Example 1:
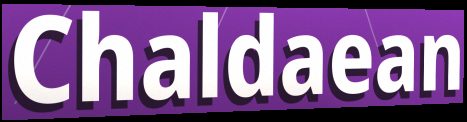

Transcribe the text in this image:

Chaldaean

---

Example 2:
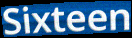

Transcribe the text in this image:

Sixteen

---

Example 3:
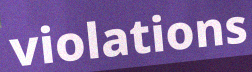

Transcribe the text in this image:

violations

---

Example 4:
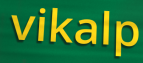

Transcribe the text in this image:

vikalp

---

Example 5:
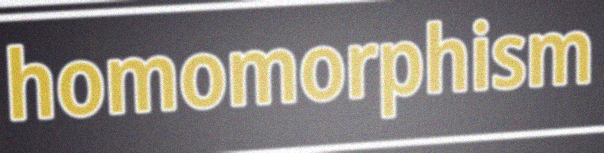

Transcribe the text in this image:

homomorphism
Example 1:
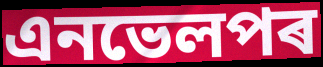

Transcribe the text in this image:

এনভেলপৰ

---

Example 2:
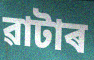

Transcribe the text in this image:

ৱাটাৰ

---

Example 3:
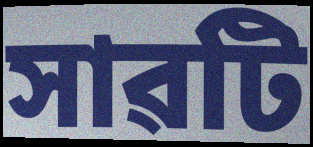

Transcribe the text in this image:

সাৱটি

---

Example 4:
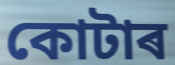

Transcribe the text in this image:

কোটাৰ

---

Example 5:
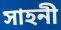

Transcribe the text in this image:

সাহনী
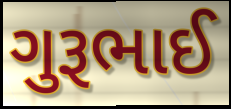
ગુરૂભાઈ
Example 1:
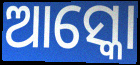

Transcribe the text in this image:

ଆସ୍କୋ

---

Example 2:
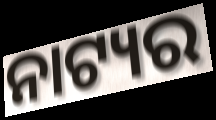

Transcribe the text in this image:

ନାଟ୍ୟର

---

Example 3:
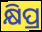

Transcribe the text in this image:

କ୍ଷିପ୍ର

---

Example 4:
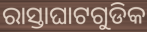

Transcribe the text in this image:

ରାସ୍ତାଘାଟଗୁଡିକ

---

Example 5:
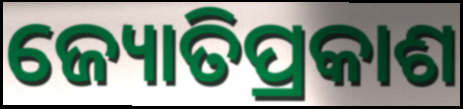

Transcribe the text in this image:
•••
→ **The request**
Rewrite every line of the entries above as a numbered list. Omit the blank lines and the pictures.

→ **Answer to the problem**
1. Example 1:
2. Transcribe the text in this image:
3. Chaldaean
4. ---
5. Example 2:
6. Transcribe the text in this image:
7. Sixteen
8. ---
9. Example 3:
10. Transcribe the text in this image:
11. violations
12. ---
13. Example 4:
14. Transcribe the text in this image:
15. vikalp
16. ---
17. Example 5:
18. Transcribe the text in this image:
19. homomorphism
20. Example 1:
21. Transcribe the text in this image:
22. এনভেলপৰ
23. ---
24. Example 2:
25. Transcribe the text in this image:
26. ৱাটাৰ
27. ---
28. Example 3:
29. Transcribe the text in this image:
30. সাৱটি
31. ---
32. Example 4:
33. Transcribe the text in this image:
34. কোটাৰ
35. ---
36. Example 5:
37. Transcribe the text in this image:
38. সাহনী
39. ગુરૂભાઈ
40. Example 1:
41. Transcribe the text in this image:
42. ଆସ୍କୋ
43. ---
44. Example 2:
45. Transcribe the text in this image:
46. ନାଟ୍ୟର
47. ---
48. Example 3:
49. Transcribe the text in this image:
50. କ୍ଷିପ୍ର
51. ---
52. Example 4:
53. Transcribe the text in this image:
54. ରାସ୍ତାଘାଟଗୁଡିକ
55. ---
56. Example 5:
57. Transcribe the text in this image:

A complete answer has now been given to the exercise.